▸ **Job item**
Count the lines below that include the word "lamp" and write that number alone.

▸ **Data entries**
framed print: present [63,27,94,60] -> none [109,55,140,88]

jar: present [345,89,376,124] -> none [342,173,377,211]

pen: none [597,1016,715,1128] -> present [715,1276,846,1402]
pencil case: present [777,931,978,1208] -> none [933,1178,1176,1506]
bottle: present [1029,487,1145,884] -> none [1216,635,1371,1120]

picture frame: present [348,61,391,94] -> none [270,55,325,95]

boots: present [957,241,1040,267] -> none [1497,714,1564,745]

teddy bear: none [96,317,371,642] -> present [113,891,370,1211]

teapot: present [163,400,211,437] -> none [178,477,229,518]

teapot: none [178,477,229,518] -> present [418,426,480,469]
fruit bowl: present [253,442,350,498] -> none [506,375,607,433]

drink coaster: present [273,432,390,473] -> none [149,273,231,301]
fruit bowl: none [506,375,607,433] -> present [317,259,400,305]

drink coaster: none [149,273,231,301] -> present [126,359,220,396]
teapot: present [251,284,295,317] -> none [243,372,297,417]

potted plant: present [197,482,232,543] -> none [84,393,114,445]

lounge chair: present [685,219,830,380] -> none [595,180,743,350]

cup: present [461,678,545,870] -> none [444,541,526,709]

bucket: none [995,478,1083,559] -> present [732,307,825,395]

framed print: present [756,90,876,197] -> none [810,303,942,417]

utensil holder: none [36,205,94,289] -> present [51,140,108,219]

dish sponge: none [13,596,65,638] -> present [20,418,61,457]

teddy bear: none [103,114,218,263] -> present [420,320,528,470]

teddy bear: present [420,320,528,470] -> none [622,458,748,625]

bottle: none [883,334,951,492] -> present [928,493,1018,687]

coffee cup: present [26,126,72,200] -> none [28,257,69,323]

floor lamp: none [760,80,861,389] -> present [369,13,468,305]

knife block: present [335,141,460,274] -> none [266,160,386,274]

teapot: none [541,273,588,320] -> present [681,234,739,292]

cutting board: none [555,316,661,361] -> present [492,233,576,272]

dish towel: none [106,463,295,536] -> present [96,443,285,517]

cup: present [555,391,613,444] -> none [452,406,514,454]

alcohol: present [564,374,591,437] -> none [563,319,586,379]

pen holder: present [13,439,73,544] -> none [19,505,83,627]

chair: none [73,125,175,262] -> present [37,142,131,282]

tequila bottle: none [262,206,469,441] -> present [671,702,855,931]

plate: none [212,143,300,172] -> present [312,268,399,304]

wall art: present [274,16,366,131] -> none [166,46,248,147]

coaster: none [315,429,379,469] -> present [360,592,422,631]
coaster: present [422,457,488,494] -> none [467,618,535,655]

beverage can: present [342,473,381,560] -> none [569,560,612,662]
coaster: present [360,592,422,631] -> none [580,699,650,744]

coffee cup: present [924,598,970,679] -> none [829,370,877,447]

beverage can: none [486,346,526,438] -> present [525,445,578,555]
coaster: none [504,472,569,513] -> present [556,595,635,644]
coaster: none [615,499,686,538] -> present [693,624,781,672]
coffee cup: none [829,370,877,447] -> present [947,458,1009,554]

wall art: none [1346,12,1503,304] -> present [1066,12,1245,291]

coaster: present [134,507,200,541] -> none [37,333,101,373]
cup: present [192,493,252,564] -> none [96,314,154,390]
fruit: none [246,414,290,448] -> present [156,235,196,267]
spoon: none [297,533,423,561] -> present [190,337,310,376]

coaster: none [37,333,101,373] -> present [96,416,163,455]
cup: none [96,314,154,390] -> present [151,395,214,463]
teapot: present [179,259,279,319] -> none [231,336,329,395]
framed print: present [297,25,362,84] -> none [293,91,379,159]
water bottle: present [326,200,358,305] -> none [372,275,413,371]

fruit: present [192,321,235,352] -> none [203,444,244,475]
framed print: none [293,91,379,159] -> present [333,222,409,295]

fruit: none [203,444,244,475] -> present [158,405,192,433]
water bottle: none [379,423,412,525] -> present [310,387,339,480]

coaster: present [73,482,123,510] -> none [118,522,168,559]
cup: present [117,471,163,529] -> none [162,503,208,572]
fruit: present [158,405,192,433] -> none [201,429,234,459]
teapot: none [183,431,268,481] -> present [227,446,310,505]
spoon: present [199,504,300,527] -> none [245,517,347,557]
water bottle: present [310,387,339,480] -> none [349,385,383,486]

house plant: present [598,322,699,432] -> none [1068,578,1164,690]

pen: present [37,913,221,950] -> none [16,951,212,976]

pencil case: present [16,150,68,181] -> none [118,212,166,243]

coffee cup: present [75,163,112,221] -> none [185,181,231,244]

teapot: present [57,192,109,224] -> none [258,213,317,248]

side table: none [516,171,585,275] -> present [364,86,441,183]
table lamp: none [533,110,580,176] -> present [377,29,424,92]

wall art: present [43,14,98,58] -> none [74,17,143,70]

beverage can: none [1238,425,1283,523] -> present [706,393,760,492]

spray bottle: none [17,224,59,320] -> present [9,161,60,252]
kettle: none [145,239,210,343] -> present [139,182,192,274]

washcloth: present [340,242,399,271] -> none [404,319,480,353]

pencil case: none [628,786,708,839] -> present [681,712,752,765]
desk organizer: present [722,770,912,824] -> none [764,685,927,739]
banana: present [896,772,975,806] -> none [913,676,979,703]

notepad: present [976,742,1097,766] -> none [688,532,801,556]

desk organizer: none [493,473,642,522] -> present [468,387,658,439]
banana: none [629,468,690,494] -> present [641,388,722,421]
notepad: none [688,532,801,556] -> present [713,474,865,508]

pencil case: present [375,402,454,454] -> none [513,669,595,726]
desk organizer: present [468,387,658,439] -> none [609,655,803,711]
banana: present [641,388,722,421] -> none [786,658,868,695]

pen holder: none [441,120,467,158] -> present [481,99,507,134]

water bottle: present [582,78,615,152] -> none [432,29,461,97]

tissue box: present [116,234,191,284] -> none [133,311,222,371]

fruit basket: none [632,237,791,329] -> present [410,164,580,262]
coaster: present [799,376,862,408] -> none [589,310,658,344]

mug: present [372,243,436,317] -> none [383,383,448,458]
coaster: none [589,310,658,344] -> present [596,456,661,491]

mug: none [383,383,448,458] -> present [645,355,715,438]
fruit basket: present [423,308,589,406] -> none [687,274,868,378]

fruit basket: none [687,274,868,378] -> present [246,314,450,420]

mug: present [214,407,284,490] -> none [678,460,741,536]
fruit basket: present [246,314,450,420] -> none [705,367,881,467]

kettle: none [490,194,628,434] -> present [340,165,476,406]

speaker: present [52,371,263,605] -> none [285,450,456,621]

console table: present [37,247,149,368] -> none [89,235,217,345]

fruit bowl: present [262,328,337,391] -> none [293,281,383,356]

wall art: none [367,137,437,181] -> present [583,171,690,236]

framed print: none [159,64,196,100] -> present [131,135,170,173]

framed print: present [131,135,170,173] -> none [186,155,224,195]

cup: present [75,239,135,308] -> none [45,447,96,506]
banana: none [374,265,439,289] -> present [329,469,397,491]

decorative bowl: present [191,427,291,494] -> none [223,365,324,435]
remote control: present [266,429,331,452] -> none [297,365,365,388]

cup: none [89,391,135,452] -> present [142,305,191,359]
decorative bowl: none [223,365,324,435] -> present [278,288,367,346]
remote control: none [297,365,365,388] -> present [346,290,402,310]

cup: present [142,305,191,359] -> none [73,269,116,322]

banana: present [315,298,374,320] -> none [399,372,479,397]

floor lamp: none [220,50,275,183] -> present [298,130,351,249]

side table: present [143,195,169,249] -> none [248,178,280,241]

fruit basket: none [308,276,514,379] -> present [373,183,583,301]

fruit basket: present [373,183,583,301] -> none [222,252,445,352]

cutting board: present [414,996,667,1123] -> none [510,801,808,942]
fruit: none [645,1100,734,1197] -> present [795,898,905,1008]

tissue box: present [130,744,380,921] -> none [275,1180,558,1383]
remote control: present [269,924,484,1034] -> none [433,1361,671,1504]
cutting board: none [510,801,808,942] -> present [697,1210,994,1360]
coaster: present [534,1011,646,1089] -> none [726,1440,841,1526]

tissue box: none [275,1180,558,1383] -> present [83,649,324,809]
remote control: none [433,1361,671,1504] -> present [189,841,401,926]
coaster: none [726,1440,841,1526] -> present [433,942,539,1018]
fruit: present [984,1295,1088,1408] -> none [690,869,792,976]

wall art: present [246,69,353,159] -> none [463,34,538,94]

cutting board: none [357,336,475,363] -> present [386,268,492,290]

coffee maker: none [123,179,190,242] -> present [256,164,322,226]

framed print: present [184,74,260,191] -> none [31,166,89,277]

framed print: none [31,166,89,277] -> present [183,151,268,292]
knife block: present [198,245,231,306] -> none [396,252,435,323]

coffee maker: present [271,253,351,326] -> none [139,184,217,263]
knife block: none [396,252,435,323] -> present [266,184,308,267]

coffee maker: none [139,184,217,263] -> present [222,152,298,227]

▸ **Answer to the problem**
3